━━━━━ Records provided

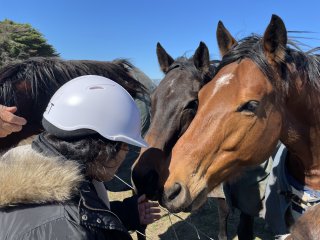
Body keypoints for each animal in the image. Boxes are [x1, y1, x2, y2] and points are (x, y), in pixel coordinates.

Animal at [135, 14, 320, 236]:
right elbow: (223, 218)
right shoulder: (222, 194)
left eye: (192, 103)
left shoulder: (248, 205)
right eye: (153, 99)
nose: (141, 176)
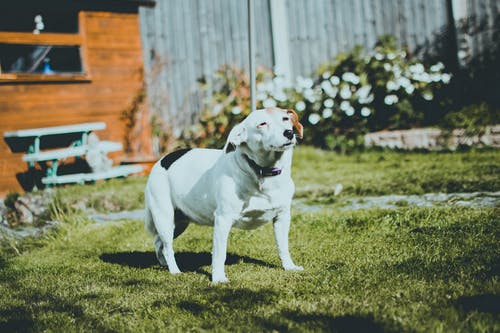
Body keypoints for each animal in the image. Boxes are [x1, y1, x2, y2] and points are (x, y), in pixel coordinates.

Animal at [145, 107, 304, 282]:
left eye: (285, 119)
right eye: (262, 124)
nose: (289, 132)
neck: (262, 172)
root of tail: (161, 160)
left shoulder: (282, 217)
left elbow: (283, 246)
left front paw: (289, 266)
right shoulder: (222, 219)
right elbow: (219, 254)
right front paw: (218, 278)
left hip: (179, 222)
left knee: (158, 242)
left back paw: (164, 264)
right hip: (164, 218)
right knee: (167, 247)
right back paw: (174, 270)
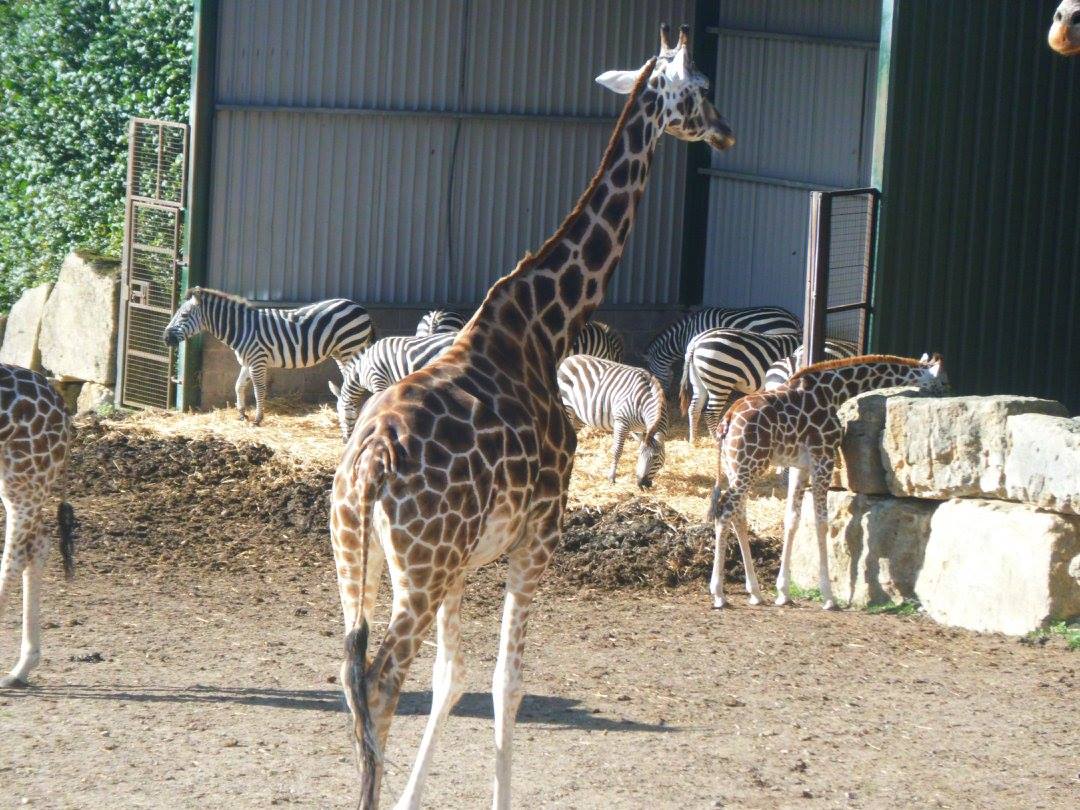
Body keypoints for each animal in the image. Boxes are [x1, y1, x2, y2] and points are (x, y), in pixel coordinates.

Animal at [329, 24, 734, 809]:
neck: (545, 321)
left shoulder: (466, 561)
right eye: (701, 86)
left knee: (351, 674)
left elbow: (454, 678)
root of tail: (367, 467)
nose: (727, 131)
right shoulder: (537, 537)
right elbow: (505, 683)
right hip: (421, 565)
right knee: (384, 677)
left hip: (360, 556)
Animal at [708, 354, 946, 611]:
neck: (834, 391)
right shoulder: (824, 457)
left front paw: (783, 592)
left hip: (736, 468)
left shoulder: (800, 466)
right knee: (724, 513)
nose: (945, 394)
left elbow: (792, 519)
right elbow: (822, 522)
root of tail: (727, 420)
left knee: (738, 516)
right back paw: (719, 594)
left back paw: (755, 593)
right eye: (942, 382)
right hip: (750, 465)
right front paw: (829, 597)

━━━━━━━━━━

> _Your objective_:
Go back to the entries above and restate word for word every line from the first through the one that contains "right knee: (724, 513)", leaving the pictures behind.

> _Solution for this problem_:
Body keypoints for each animal in the image. Boxes are [x1, y1, x2, y2] and points are (x, y), in pixel coordinates.

Animal at [135, 14, 320, 236]:
right elbow: (223, 218)
right shoulder: (222, 194)
left eye: (192, 103)
left shoulder: (248, 205)
right eye: (153, 99)
nose: (141, 176)
Body keypoints for each animal in the image. Boxes are [x1, y1, x2, y2] and points are (x, y), in pixel coordinates.

Animal at [145, 107, 304, 282]:
left eye: (285, 119)
right eye: (262, 124)
nose: (289, 132)
neck: (262, 172)
root of tail: (161, 160)
left shoulder: (282, 217)
left elbow: (283, 246)
left front paw: (289, 266)
right shoulder: (222, 219)
right elbow: (219, 254)
right front paw: (218, 278)
left hip: (179, 222)
left knee: (158, 242)
left back paw: (164, 264)
right hip: (164, 218)
right knee: (167, 247)
right back paw: (174, 270)
Body keypoints for each animal in the image. Boxes are [x1, y1, x2, y2] and points are (x, y), in pixel coordinates.

Animal at [329, 24, 734, 809]:
neck: (545, 321)
left shoulder: (466, 561)
right eye: (701, 86)
left knee: (351, 674)
left elbow: (454, 678)
root of tail: (367, 467)
nose: (727, 131)
right shoulder: (537, 537)
right elbow: (505, 683)
right hip: (421, 565)
right knee: (384, 677)
left hip: (360, 556)
Animal at [708, 354, 946, 611]:
neck: (834, 391)
right shoulder: (824, 457)
left front paw: (783, 592)
left hip: (736, 468)
left shoulder: (800, 466)
right knee: (724, 513)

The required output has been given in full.